General information
- Type: Aerobatic competition aircraft
- National origin: France
- Designer: Jean Montet
- Number built: 1

History
- First flight: 10 September 1981

= Jean-Montet Quasar 200 =

French aerobatic competition aircraft

The Jean-Montet Quasar 200 was a single-seat aerobatic competition aircraft designed and amateur-built in France in the early 1980s. Only one was completed; it won one aerobatic competition and was destroyed less than three years later.

==Design and development==
The Quasar was designed and built by Jean, Pierre and Phillipe Montet.
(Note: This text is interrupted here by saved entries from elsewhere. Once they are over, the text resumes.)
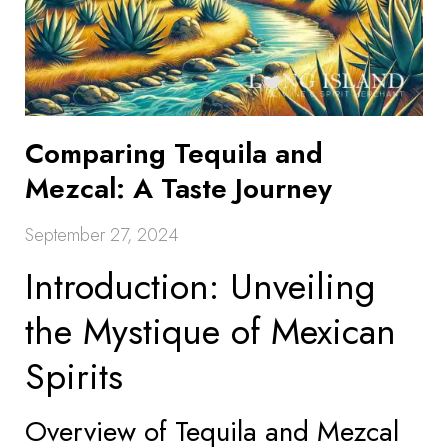
Comparing Tequila and
Mezcal: A Taste Journey
September 27, 2024
Introduction: Unveiling
the Mystique of Mexican
Spirits
Overview of Tequila and Mezcal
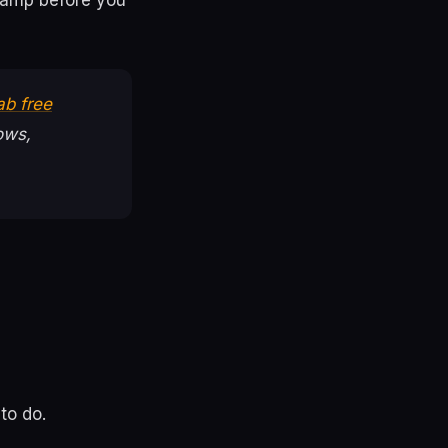
ramp before you
ab free
ows,
to do.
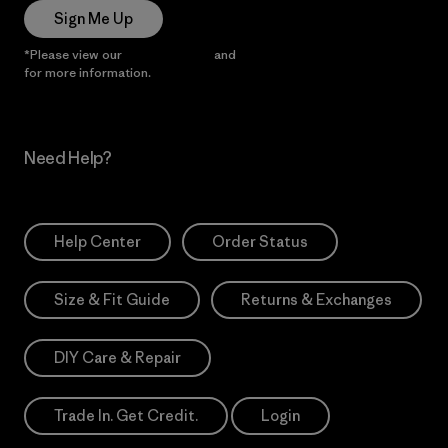
Sign Me Up
*Please view our
Privacy Notice
and
Notice of Financial Incentive
for more information.
Need Help?
Help Center
Order Status
Size & Fit Guide
Returns & Exchanges
DIY Care & Repair
Trade In. Get Credit.
Login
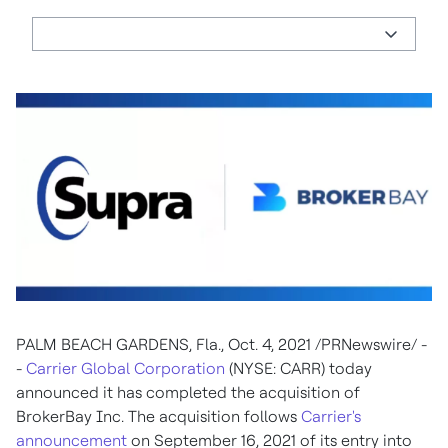
PALM BEACH GARDENS, Fla., Oct. 4, 2021 /PRNewswire/ -
-
Carrier Global Corporation
(NYSE: CARR) today
announced it has completed the acquisition of
BrokerBay Inc. The acquisition follows
Carrier's
announcement
on September 16, 2021 of its entry into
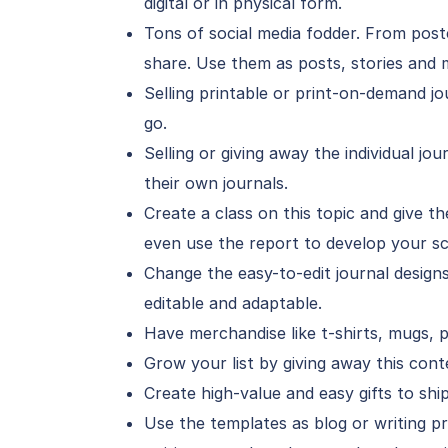
digital or in physical form.
Tons of social media fodder. From poster
share. Use them as posts, stories and 
Selling printable or print-on-demand jo
go.
Selling or giving away the individual j
their own journals.
Create a class on this topic and give t
even use the report to develop your sc
Change the easy-to-edit journal designs
editable and adaptable.
Have merchandise like t-shirts, mugs, 
Grow your list by giving away this cont
Create high-value and easy gifts to ship
Use the templates as blog or writing p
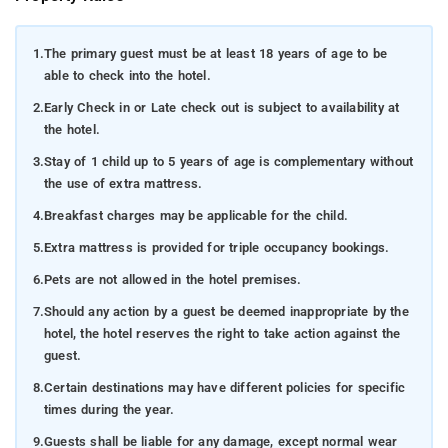
1.
The primary guest must be at least 18 years of age to be
able to check into the hotel.
2.
Early Check in or Late check out is subject to availability at
the hotel.
3.
Stay of 1 child up to 5 years of age is complementary without
the use of extra mattress.
4.
Breakfast charges may be applicable for the child.
5.
Extra mattress is provided for triple occupancy bookings.
6.
Pets are not allowed in the hotel premises.
7.
Should any action by a guest be deemed inappropriate by the
hotel, the hotel reserves the right to take action against the
guest.
8.
Certain destinations may have different policies for specific
times during the year.
9.
Guests shall be liable for any damage, except normal wear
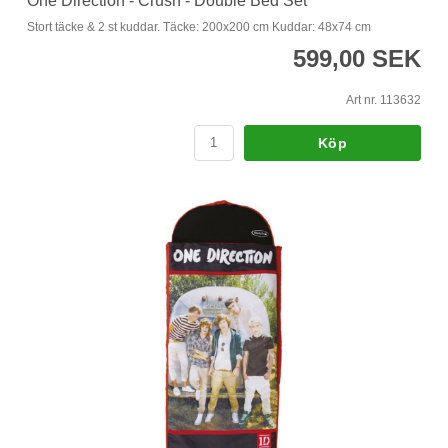
One Direction - Crush - Double Bed Set
Stort täcke & 2 st kuddar. Täcke: 200x200 cm Kuddar: 48x74 cm
599,00 SEK
Art nr. 113632
Köp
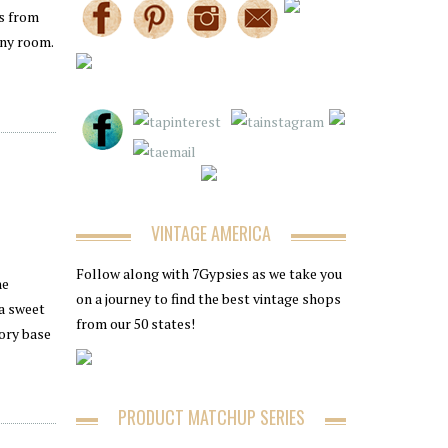
gs from
any room.
VINTAGE AMERICA
Follow along with 7Gypsies as we take you
he
on a journey to find the best vintage shops
 a sweet
from our 50 states!
vory base
PRODUCT MATCHUP SERIES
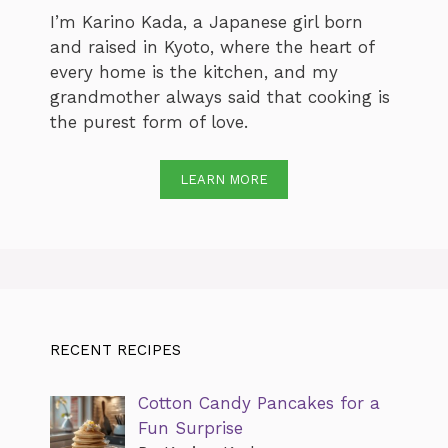
I’m Karino Kada, a Japanese girl born
and raised in Kyoto, where the heart of
every home is the kitchen, and my
grandmother always said that cooking is
the purest form of love.
LEARN MORE
RECENT RECIPES
Cotton Candy Pancakes for a
Fun Surprise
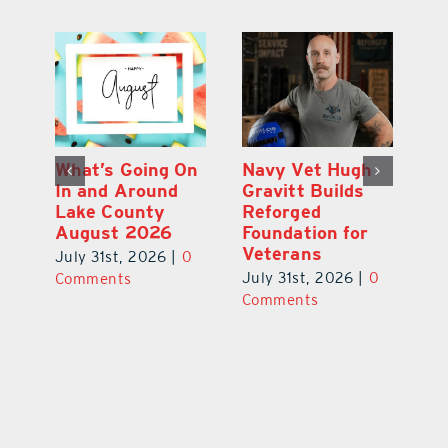
Dual-Enrollment
What’s Going On
N
Grad Alexa
In and Around
Gr
Edelston Heads
Lake County
R
to UCF at 17
August 2026
Fo
V
July 31st, 2026
|
0
July 31st, 2026
|
0
0
Ju
Comments
Comments
C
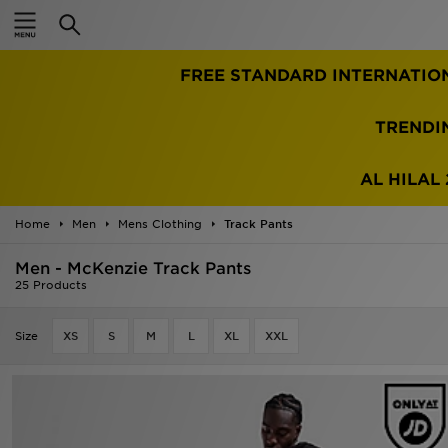
Home
FREE STANDARD INTERNATIO
Sale
Latest
TRENDI
Men
AL HILAL 
Women
Home
Men
Mens Clothing
Track Pants
Kids'
Men - McKenzie Track Pants
25 Products
Accessories
Size
XS
S
M
L
XL
XXL
Brands
Collections
Football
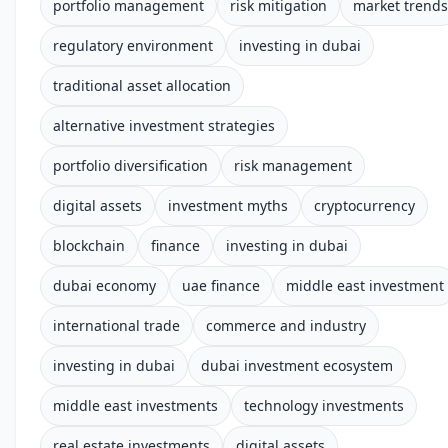
portfolio management
risk mitigation
market trends
regulatory environment
investing in dubai
traditional asset allocation
alternative investment strategies
portfolio diversification
risk management
digital assets
investment myths
cryptocurrency
blockchain
finance
investing in dubai
dubai economy
uae finance
middle east investment
international trade
commerce and industry
investing in dubai
dubai investment ecosystem
middle east investments
technology investments
real estate investments
digital assets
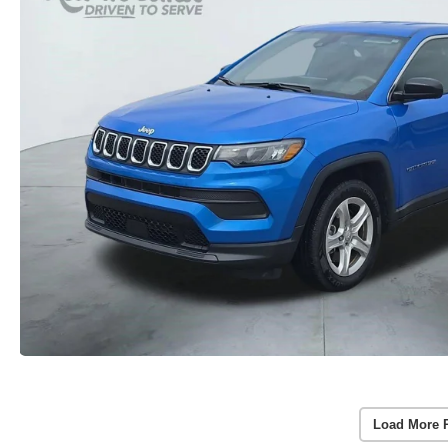
Load More 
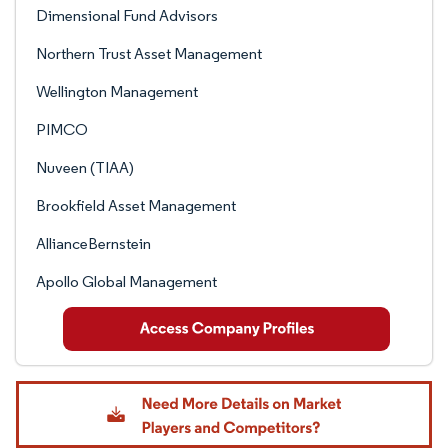
Dimensional Fund Advisors
Northern Trust Asset Management
Wellington Management
PIMCO
Nuveen (TIAA)
Brookfield Asset Management
AllianceBernstein
Apollo Global Management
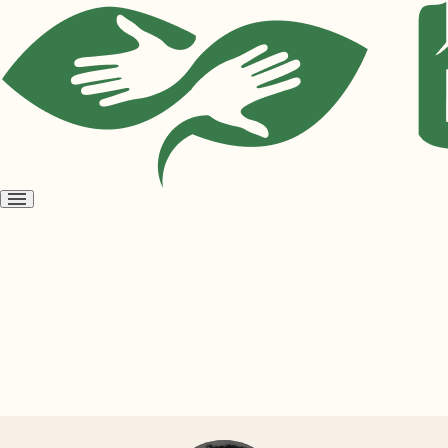
Open
menu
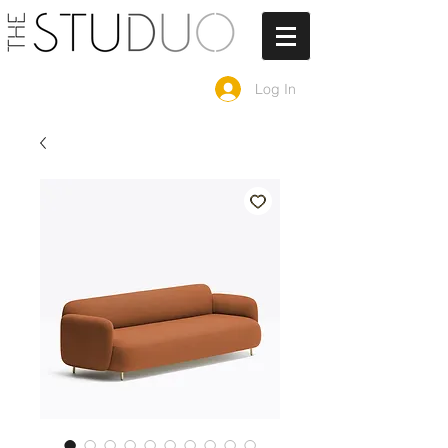
Log In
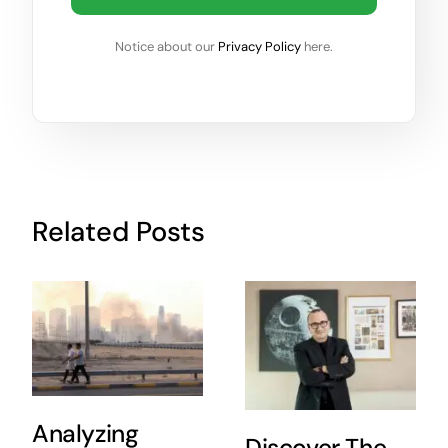
Notice about our
Privacy Policy
here.
Related Posts
Analyzing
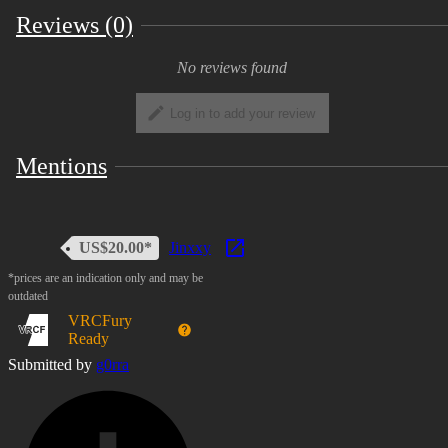
Reviews (0)
No reviews found
Log in to add your review
Mentions
US$20.00*
Jinxxy
*prices are an indication only and may be
outdated
VRCFury
Ready
Submitted by
g0rra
It was one of many designs developed from the available plans of the successful Stephens Akro aerobatic competitor of 1967. They were both mid-wing monoplanes with angular flying surfaces, including cantilever wings and wire-braced tailplanes, and with fixed, cantilever tail wheel undercarriages. With a greater wingspan and a more powerful Lycoming flat-four engine, the 200 hp IO-360-A the Quasar was heavier than the Akro A.

The Quasar first flew on 10 September 1981. On 19 September 1982, Pierre Montet flew the Quasar to win the Marcel Doret Cup for aerobatics at Moulins. It was destroyed on 1 April 1985, at its home airfield in Étampes.